Intra-Entity Transfers of Assets Other Than Inventory
In October 2016, the FASB issued guidance that requires the income tax consequences of an intra-entity transfer of an asset other than inventory to be recognized when the transfer occurs instead of when the asset is sold to an outside party. The new guidance is effective beginning with the first quarter of the Company’s 2019 fiscal year (with early adoption permitted as of the beginning of an annual period). The guidance is required to be adopted retrospectively by recording a cumulative-effect adjustment to retained earnings as of the beginning of the adoption period. The Company is assessing the potential impact this guidance will have on its financial statements.
Stock Compensation - Employee Share-based Payments
In March 2016, the FASB issued guidance to amend certain aspects of accounting for employee share-based awards, including accounting for income taxes related to those transactions. This guidance will require recognizing excess tax benefits and deficiencies (that result from an increase or decrease in the fair value of an award from grant date to the vesting date or exercise date) on share-based compensation arrangements in the tax provision, instead of in equity as under the current guidance. In addition, these amounts will be classified as an operating activity in the statement of cash flows, instead of as a financing activity. The Company reported excess tax benefits of approximately $0.2 billion, $0.3 billion and $0.3 billion in fiscal 2016, 2015 and 2014, respectively. In addition, cash paid for shares withheld to satisfy employee taxes will be classified as a financing activity, instead of as an operating activity. Cash paid for employee taxes was approximately $0.2 billion, $0.3 billion and $0.3 billion in fiscal 2016, 2015 and 2014, respectively. The fiscal 2016, 2015 and 2014 amounts of excess tax benefits and cash paid for employee taxes are not necessarily indicative of future amounts that may arise in years following implementation of the new accounting pronouncement. The guidance is effective beginning in the first quarter of the Company’s 2018 fiscal year (with early adoption permitted) and is required to be adopted as follows:
Prospectively for the recognition of excess tax benefits and deficiencies in the tax provision
Retrospectively or prospectively for the classification of excess tax benefits and deficiencies in the statement of cash flows
Retrospectively for the classification of cash paid for shares withheld to satisfy employee taxes in the statement of cash flows
Leases
In February 2016, the FASB issued a new lease accounting standard, which requires the present value of committed operating lease payments to be recorded as right-of-use lease assets and lease liabilities on the balance sheet. As of October 1, 2016, the Company had an estimated $3.1 billion in undiscounted future minimum lease commitments. The Company is currently assessing the impact of the new guidance on its financial statements. The guidance is required to be adopted retrospectively, and is effective beginning in the first quarter of the Company’s 2020 fiscal year (with early adoption permitted).
Income Taxes
In November 2015, the FASB issued guidance to simplify the presentation of deferred income taxes by reporting the net amount of deferred tax assets and liabilities on a jurisdiction by jurisdiction basis as non-current on the balance sheet. The Company adopted the provisions of this guidance on a prospective basis in the first quarter of fiscal 2016 by reclassifying $0.8 billion in current assets and reporting them as a reduction to non-current liabilities.

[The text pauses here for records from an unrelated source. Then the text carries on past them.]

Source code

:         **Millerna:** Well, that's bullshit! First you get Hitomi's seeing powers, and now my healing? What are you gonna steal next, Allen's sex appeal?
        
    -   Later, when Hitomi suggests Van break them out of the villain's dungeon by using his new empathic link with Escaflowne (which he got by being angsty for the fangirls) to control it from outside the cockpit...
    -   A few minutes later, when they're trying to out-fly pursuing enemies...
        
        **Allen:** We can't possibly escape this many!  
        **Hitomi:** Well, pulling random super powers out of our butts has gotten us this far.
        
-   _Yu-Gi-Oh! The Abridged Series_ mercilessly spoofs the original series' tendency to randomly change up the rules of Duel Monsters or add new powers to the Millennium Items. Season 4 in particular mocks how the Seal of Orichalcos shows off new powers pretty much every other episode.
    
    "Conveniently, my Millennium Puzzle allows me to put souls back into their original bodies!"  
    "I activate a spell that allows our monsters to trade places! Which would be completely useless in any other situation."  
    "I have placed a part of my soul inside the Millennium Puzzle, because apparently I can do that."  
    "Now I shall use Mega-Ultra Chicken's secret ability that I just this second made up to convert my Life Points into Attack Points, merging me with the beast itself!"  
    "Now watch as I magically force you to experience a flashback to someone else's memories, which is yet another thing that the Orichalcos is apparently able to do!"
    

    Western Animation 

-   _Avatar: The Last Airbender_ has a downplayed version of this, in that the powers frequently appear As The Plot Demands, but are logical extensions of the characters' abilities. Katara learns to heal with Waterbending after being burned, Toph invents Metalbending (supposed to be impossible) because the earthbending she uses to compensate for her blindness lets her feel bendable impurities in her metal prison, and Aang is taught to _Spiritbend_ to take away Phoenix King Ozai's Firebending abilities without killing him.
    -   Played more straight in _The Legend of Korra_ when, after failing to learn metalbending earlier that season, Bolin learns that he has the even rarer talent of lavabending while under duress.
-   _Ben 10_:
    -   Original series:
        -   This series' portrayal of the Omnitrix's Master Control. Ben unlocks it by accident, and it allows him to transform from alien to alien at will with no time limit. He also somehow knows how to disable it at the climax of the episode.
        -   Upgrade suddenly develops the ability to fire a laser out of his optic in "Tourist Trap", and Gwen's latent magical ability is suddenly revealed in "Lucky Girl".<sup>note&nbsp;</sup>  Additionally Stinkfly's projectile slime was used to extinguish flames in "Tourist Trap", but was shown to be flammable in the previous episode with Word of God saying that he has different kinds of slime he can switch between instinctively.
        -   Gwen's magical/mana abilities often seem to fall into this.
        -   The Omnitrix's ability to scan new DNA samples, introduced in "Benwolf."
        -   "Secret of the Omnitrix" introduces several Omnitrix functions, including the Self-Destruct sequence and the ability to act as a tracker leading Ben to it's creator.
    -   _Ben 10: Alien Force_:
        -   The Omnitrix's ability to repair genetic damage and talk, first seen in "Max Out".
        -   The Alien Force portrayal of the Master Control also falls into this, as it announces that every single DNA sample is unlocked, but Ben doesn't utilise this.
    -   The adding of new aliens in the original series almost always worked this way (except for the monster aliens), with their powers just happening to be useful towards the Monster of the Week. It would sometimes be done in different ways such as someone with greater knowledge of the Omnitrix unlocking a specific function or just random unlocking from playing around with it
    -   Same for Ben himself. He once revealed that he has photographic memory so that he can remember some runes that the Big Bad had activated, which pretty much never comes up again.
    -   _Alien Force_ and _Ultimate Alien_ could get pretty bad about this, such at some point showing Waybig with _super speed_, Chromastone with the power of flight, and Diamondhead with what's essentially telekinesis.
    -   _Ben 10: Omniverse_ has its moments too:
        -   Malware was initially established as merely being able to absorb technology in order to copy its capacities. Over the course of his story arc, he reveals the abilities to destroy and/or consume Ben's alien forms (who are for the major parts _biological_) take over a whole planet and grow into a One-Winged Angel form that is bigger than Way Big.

Revenue from Contracts with Customers
In May 2014, the FASB issued guidance that replaces the existing accounting standards for revenue recognition with a single comprehensive five-step model. The core principle is to recognize revenue upon the transfer of goods or services to customers at an amount that reflects the consideration expected to be received. Since its issuance, the FASB has amended several aspects of the new guidance, including provisions that address revenue recognition associated with the licensing of intellectual property. The new guidance, including the amendments, is effective beginning with the first quarter of the Company’s 2019 fiscal year (with early adoption permitted beginning fiscal year 2018). The guidance may be adopted either by restating all years presented in the Company’s financial statements or by recording the impact of adoption as an adjustment to retained earnings at the beginning of the year of adoption. The Company is assessing the potential impact this guidance will have on its financial statements.